Welches Alter ist das beste zum Einstieg? Ab 7 Jahren funktioniert es, wenn dein Kind lesen kann und deine Unterstützung hat. Ab 9–10 Jahren können viele Kinder völlig selbstständig lernen. Mit 12+ können sie komplexe Projekte allein bauen.
Welches Buch ist das beste? Das deutschsprachige “Scratch 3.0 – Das große Handbuch” von Rheinwerk ist Nummer 1 für strukturiertes Lernen. Das dpunkt-Buch “Scratch – Spiele programmieren lernen” ist besser für Projekt-fokussierte Kinder.
Muss ich selbst programmieren können? Nein.

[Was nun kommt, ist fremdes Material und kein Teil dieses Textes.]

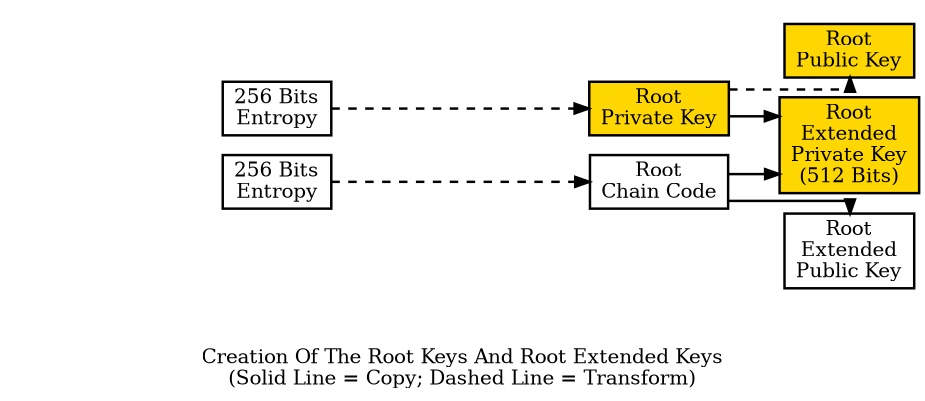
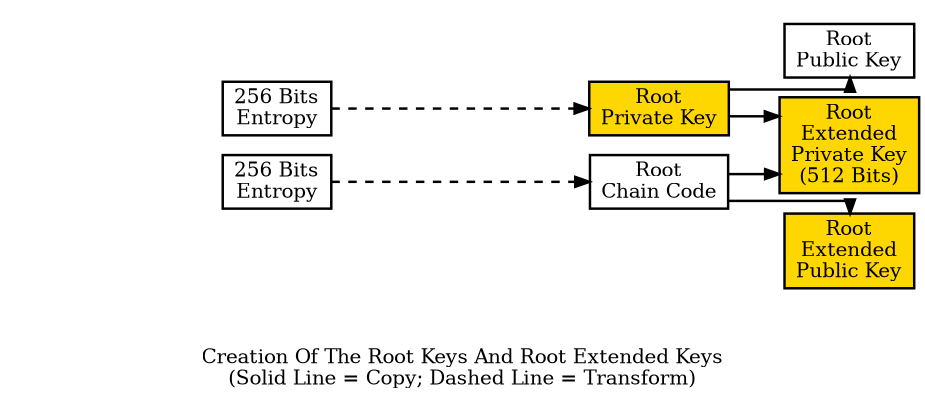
  digraph {
    label="Creation Of The Root Keys And Root Extended Keys\n(Solid Line = Copy; Dashed Line = Transform)"
    nodesep=0.2
    penwidth=1.75
    rankdir=LR
    splines=ortho
    node [fillcolor=gold penwidth=1.75 shape=box style=filled]
    edge [penwidth=1.75 style=dashed]
    n1 [fillcolor=white label="256 Bits\nEntropy"]
    n2 [fillcolor=white label="256 Bits\nEntropy"]
    n3 [label="Root\nPrivate Key"]
    n4 [fillcolor=white label="Root\nChain Code"]
-   n5 [label="Root\nPublic Key"]
+   n5 [fillcolor=white label="Root\nPublic Key"]
    n6 [label="Root\nExtended\nPrivate Key\n(512 Bits)"]
-   n7 [fillcolor=white label="Root\nExtended\nPublic Key"]
+   n7 [label="Root\nExtended\nPublic Key"]
    subgraph cluster_1 {
      style=invis
      n1
      n2
    }
    n1 -> n3
    n2 -> n4
-   n3 -> n5
+   n3 -> n5 [style=bold]
    n3 -> n6 [style=bold]
    n4 -> n6 [style=solid]
    n4 -> n7 [style=bold]
  }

Du brauchst keine Ahnung von Code, um dein Kind zu unterstützen. Deine Rolle ist: Gerät bereitstellen, neugierig zuschauen, Fragen stellen (“Was macht dieser Block?”), loben.
Können mehrere Kinder zusammen Scratch lernen? Ja, sehr gerne. Pair-Programming ist sogar die beste Methode – ein Kind schreibt Blöcke, das andere erklärt, was sie tun. Das verdoppelt das Verständnis.
Fazit
Scratch ist kostenlos – aber der richtige Einstieg braucht etwas Planung. Mit einem stabilen Gerät, einem guten deutschsprachigen Buch und später einem Roboter oder Bastelkit beschleunigst du das Lernen massiv. Fang mit dem kostenlosen Browser-Editor auf scratch.mit.edu an, schenk deinem Kind eines der beiden Handbücher (Rheinwerk oder dpunkt), und guck zu, wie es die nächsten Monate seine eigenen Spiele baut.
Die beste Investition ist nicht die teureste Hardware – es ist die Zeit, die du mit deinem Kind beim Ausprobieren verbringst.